Periodic Reporting for period 4 - PLANTSTEMS (Decoding the Lateral Expansion of Plant Stems)
Okres sprawozdawczy: 2020-03-01 do 2021-08-31
Using these tools, we provided gene expression profiles of the mature inflorescence stem of Arabidopsis thaliana covering a comprehensive set of distinct tissues including different cambium domains (Shi et al., 2021, Plant Cell; Neumann et al., 2022, Nature Commun). By combining fluorescence-activated nucleus sorting and Laser-capture microdissection with next generation RNA sequencing, we characterized the transcriptomes of xylem vessels, fibres, the proximal and distal cambium, phloem, phloem cap, pith, starch sheath, and epidermis cells. Our analyses classified more than 15,000 genes as being differentially expressed among different stem tissues and revealed known and novel tissue-specific cellular signatures. Our datasets predict the expression profiles of an exceptional number of genes and allow hypotheses to be generated about the spatial organization of physiological processes. Moreover, we demonstrated that information about gene expression in a broad range of mature plant tissues can be established at high spatial resolution by nuclear mRNA profiling.
In addition to these achievements, we identified functional domains of auxin signalling in the Arabidopsis cambium by local short-term modulation of auxin biosynthesis and signalling.
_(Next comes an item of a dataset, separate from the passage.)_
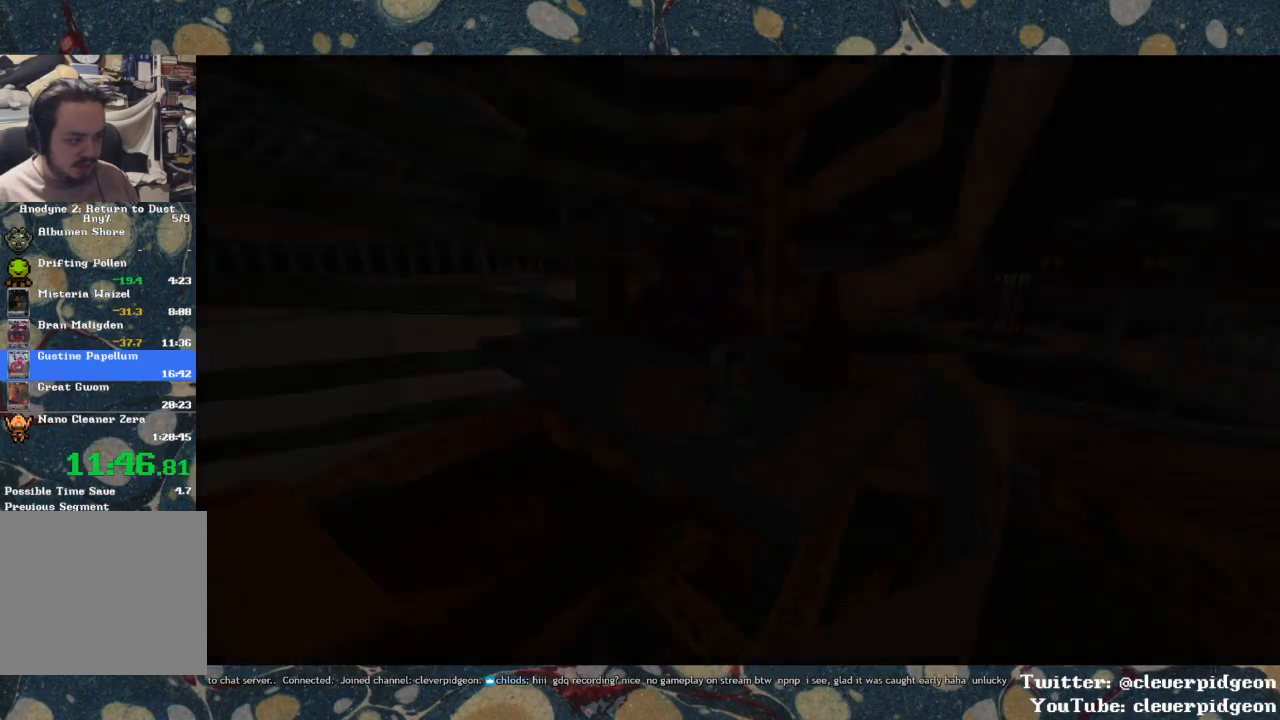
{"buttons": [], "left_stick": "center", "right_stick": "center", "events": []}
We revealed that, while cambial stem cells do not appear to be a site of elevated auxin signalling, auxin signalling in these cells is required for cambium activity (Brackmann et al., 2018, Nature Commun). By analyzing transcriptional reporters and mutants of vasculature-associated ARFs, we identified ARF3, ARF4 and ARF5/MP as cambium regulators with different tissue-specificities as well as distinct roles in cambium regulation. In particular, we identified ARF5/MP to cell-autonomously restrict the number of stem cells by directly attenuating the activity of the stem cell-promoting WOX4 gene. Our results revealed an influence of auxin signalling on distinct cambium features by specific signalling components and allow the conceptual integration of plant stem cell systems with distinct anatomies. In fact we concluded that auxin signalling in the cambium shares features with both the situation in the root apical meristem where auxin regulates cell divisions and the shoot apical meristem where auxin, and particular ARF5/MP, is strongly correlated with cell differentiation. Thereby, we enlighten a long-observed role of auxin signalling in radial plant growth and reveal that its function is partly specific in different stem cell niches.
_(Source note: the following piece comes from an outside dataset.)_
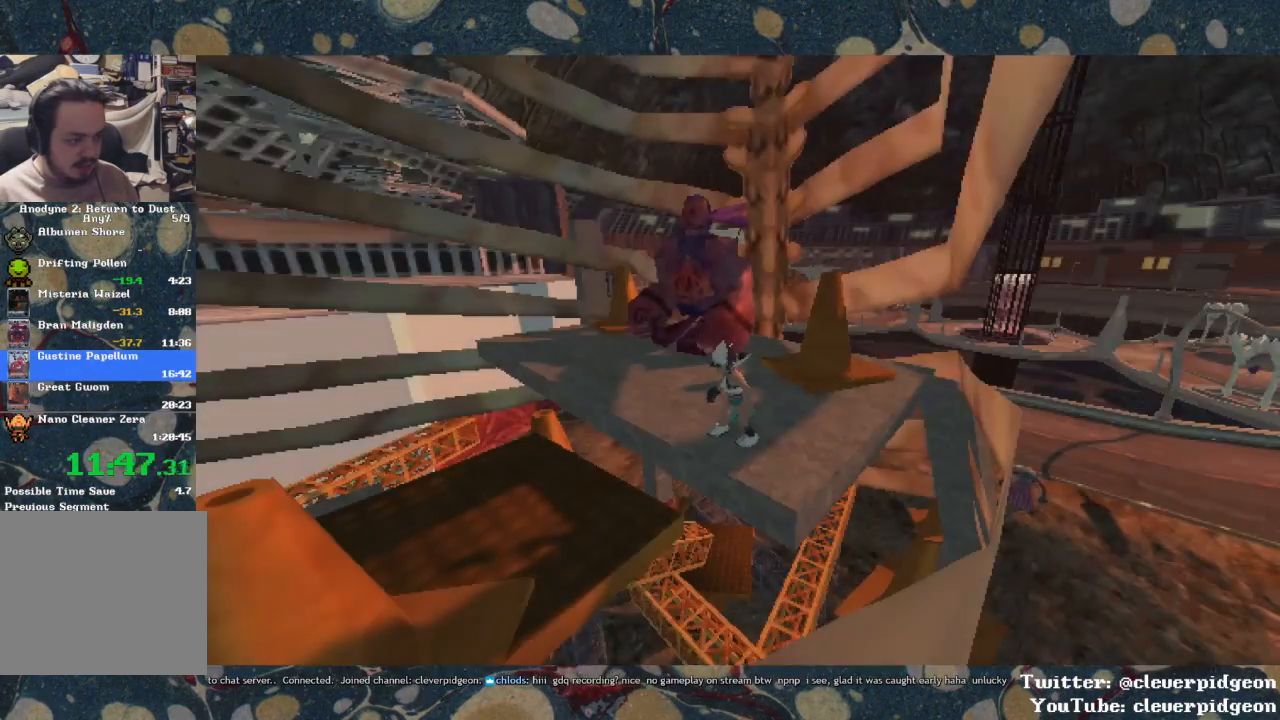
{"buttons": [], "left_stick": "up", "right_stick": "right", "events": [[283, "right_stick", "right"], [483, "left_stick", "up"]]}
As a central discovery in the context of the question toward mechanisms of cambium-derived tissue formation, we identified and characterized an essential role of SUPPRESSOR OF MAX2 1-LIKE (SMXL) proteins (Wallner et al., Curr Biol, 2017; Miyashima et al., 2019, Nature; Wallner et al., 2020, PlantPhys; Cho et al., 2018; Nature Plants; Wallner et al., 2021, bioRxiv). We demonstrated that, within the SMXL gene family, specifically SMXL3, SMXL4, and SMXL5-deficiency results in strong defects in phloem formation. At the beginning of our work, the three genes formed an non-characterized subclade of the SMXL gene family which mediates hormonal strigolactone and karrikin signalling. We found that SMXL3/4/5 proteins function differently to canonical strigolactone and karrikin signalling mediators, although being functionally interchangeable with those under low strigolactone/karrikin signalling conditions. We also found that the SMXL5 protein interacts physically with the PhD finger protein OBERON3 (OBE3) forming a functional unit during phloem formation. We provided evidence that SMXL5 and OBE3 proteins interact in planta and elucidated a functional interaction between OBE3 and SMXL3/4/5 genes during phloem development using genetic means. Therefore, just like SMXL3/4/5, OBE3 is an important component during phloem initiation and differentiation. By characterizing the SMXL3/4/5-OBE3 interaction we provided also insights into the molecular network of phloem formation in plants and propose that the SMXL3/4/5-OBE3-dependent establishment of a distinct chromatin profile is an essential step during phloem specification.